> [Dataset entries]
───

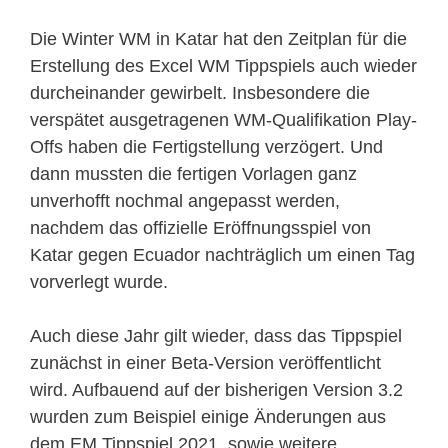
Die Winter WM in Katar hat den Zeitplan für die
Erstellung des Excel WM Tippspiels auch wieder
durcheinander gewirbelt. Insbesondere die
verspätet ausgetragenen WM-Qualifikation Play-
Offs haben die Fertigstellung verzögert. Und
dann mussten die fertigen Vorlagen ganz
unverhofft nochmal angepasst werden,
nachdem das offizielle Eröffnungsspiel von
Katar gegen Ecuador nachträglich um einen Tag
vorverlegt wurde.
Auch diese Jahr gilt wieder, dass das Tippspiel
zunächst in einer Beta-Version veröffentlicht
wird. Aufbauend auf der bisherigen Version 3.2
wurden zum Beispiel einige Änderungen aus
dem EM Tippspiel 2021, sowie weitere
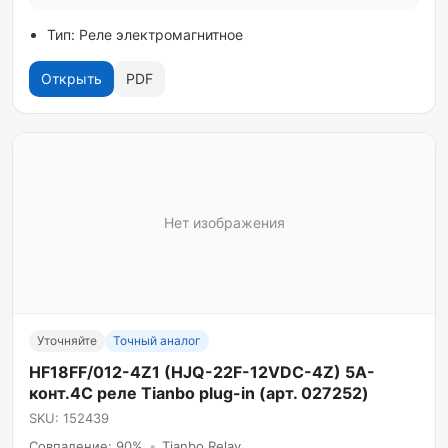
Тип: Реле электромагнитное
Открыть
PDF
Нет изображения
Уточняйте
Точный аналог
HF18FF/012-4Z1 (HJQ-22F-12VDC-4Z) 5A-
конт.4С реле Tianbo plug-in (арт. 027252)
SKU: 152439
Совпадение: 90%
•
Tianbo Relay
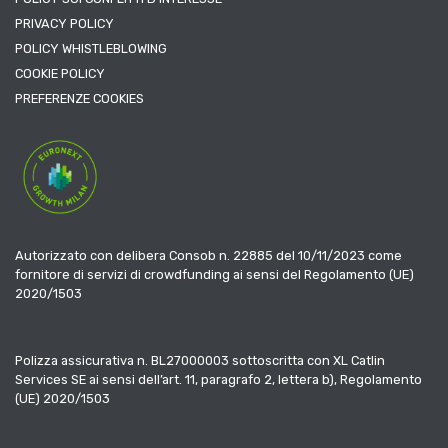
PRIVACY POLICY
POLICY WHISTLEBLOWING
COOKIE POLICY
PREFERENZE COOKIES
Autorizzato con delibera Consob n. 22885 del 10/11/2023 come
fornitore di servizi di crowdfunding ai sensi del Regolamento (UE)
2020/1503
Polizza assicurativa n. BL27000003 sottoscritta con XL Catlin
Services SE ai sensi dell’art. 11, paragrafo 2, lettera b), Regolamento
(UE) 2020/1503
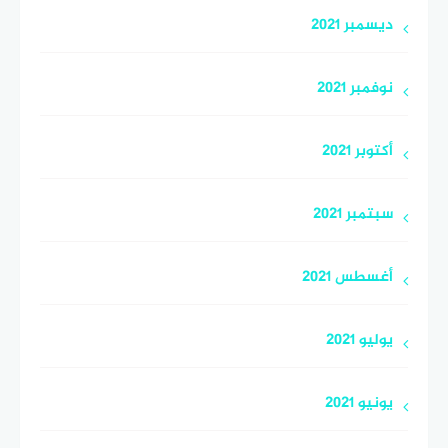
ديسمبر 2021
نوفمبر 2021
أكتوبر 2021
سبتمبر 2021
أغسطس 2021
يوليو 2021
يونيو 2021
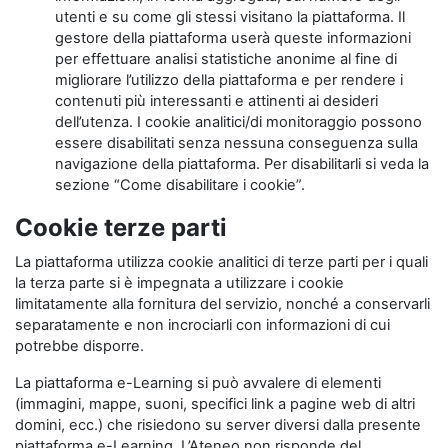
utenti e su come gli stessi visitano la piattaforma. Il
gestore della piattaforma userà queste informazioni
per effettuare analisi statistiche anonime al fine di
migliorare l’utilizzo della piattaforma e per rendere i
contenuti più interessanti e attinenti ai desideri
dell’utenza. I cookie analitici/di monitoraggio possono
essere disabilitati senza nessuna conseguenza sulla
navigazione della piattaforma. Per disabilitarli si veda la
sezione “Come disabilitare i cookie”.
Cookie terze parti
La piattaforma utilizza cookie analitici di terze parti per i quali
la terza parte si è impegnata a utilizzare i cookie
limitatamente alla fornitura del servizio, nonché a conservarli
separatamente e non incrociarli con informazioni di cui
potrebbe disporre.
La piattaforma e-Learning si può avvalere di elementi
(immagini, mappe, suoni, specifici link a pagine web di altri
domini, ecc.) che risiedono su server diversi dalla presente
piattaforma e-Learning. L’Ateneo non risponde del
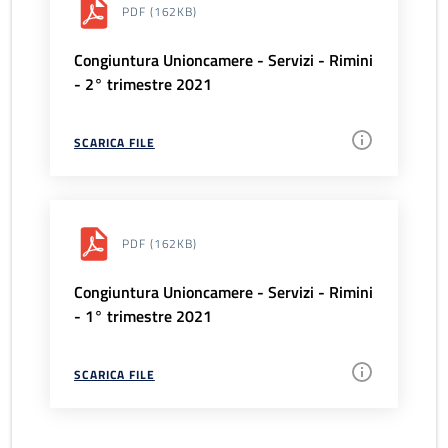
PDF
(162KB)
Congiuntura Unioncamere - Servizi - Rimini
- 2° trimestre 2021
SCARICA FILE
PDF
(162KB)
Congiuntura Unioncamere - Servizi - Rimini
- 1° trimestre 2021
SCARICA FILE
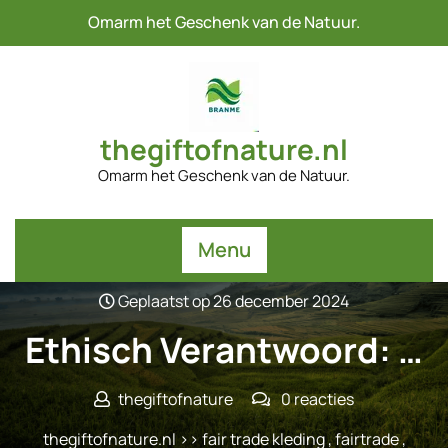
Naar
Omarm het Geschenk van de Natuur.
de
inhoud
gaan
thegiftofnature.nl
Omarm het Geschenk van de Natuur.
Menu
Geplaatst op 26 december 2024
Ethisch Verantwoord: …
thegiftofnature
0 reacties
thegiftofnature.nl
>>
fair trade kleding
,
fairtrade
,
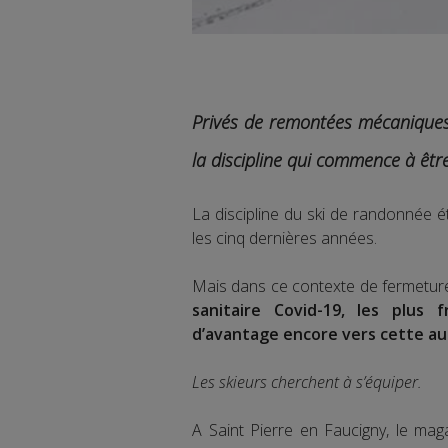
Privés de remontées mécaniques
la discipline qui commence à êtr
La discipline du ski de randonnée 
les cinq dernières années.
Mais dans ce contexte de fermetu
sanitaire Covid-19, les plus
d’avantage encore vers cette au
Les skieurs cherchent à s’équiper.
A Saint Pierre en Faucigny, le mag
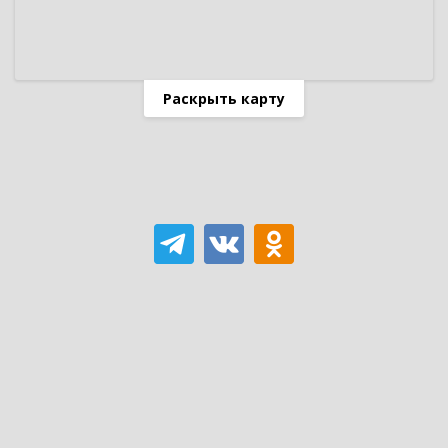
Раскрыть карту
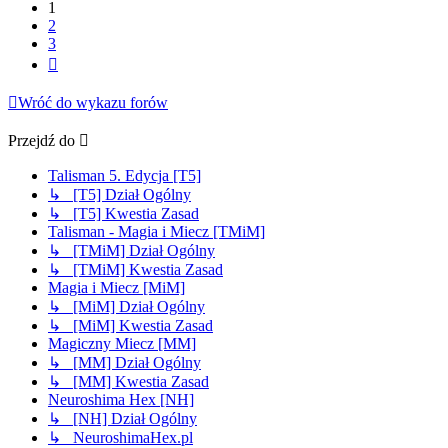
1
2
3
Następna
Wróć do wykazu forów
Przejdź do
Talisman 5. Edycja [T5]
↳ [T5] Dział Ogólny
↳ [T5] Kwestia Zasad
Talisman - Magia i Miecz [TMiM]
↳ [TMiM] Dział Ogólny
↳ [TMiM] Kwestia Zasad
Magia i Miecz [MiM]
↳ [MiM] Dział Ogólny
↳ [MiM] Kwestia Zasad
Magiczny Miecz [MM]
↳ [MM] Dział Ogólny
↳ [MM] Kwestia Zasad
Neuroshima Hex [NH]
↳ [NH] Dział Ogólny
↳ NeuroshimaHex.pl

───

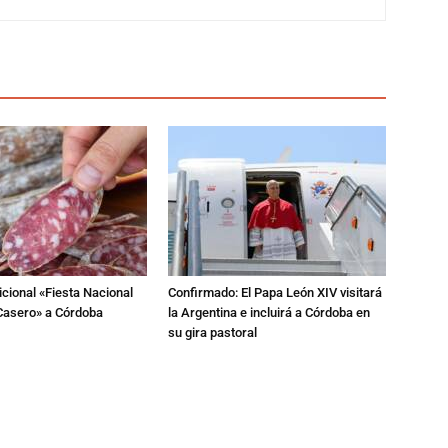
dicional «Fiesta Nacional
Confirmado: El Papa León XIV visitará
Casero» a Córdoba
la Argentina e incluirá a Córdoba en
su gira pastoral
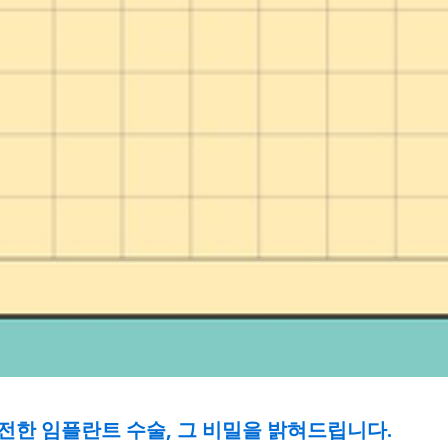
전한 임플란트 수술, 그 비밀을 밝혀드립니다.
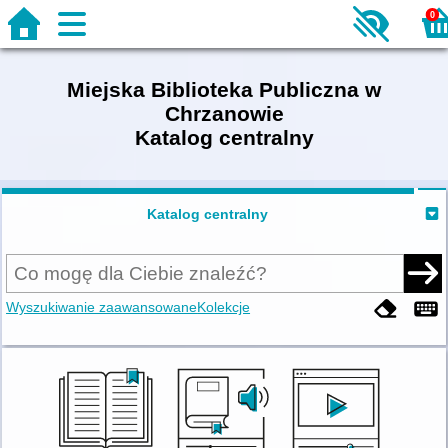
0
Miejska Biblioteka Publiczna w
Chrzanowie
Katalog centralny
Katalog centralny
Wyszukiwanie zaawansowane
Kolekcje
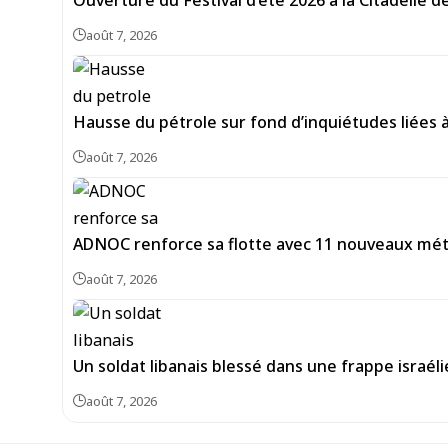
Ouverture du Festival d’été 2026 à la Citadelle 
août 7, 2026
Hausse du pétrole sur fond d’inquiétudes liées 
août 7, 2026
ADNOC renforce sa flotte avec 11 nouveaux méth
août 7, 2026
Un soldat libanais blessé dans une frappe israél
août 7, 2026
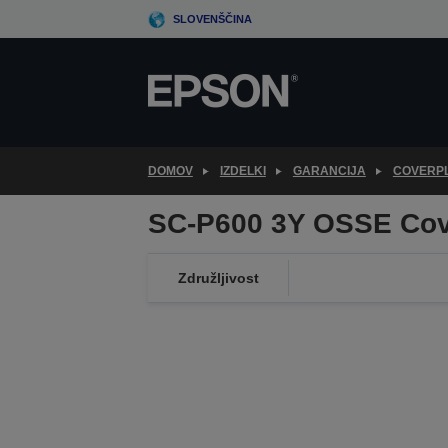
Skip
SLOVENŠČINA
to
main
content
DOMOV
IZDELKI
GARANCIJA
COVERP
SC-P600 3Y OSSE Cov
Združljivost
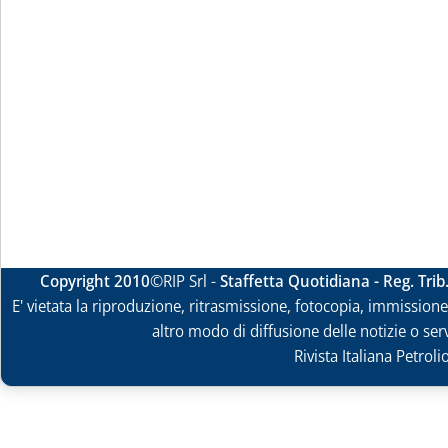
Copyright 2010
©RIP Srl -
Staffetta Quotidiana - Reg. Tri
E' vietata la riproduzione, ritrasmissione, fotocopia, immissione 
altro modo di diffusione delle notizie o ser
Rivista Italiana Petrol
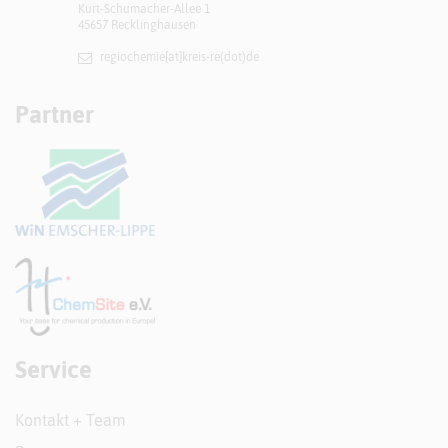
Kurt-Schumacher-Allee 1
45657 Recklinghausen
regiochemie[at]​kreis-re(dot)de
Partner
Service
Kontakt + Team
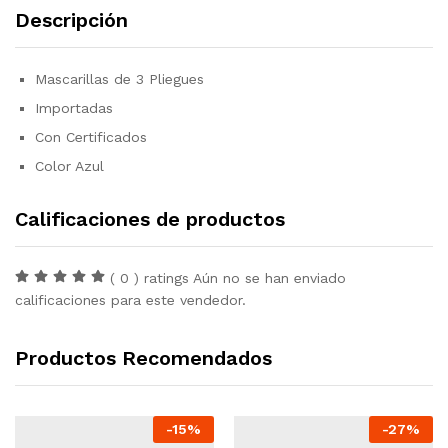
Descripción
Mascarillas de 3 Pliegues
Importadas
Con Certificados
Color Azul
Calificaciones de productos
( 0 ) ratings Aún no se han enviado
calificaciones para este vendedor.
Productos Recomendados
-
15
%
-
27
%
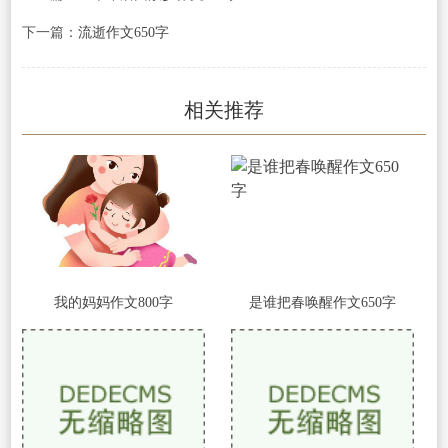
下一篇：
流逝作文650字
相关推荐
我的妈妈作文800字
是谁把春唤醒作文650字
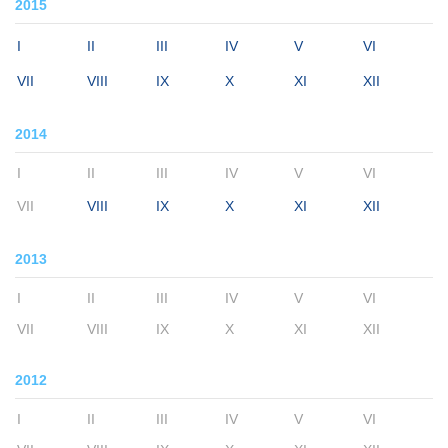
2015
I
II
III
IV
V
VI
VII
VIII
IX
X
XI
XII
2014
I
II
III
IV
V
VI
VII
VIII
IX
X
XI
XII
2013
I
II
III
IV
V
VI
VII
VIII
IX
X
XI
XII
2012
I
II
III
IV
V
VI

───

> [Brief] Exactly the lines above from the one that contains "Geplaatst op 26 december 2024" down to the one that contains "Mais dans ce contexte de fermetu" are to be output, both ends kept and pictures omitted.

> [Task result]
Geplaatst op 26 december 2024
Ethisch Verantwoord: …
thegiftofnature
0 reacties
thegiftofnature.nl
>>
fair trade kleding
,
fairtrade
,
Privés de remontées mécaniques
la discipline qui commence à êtr
La discipline du ski de randonnée 
les cinq dernières années.
Mais dans ce contexte de fermetu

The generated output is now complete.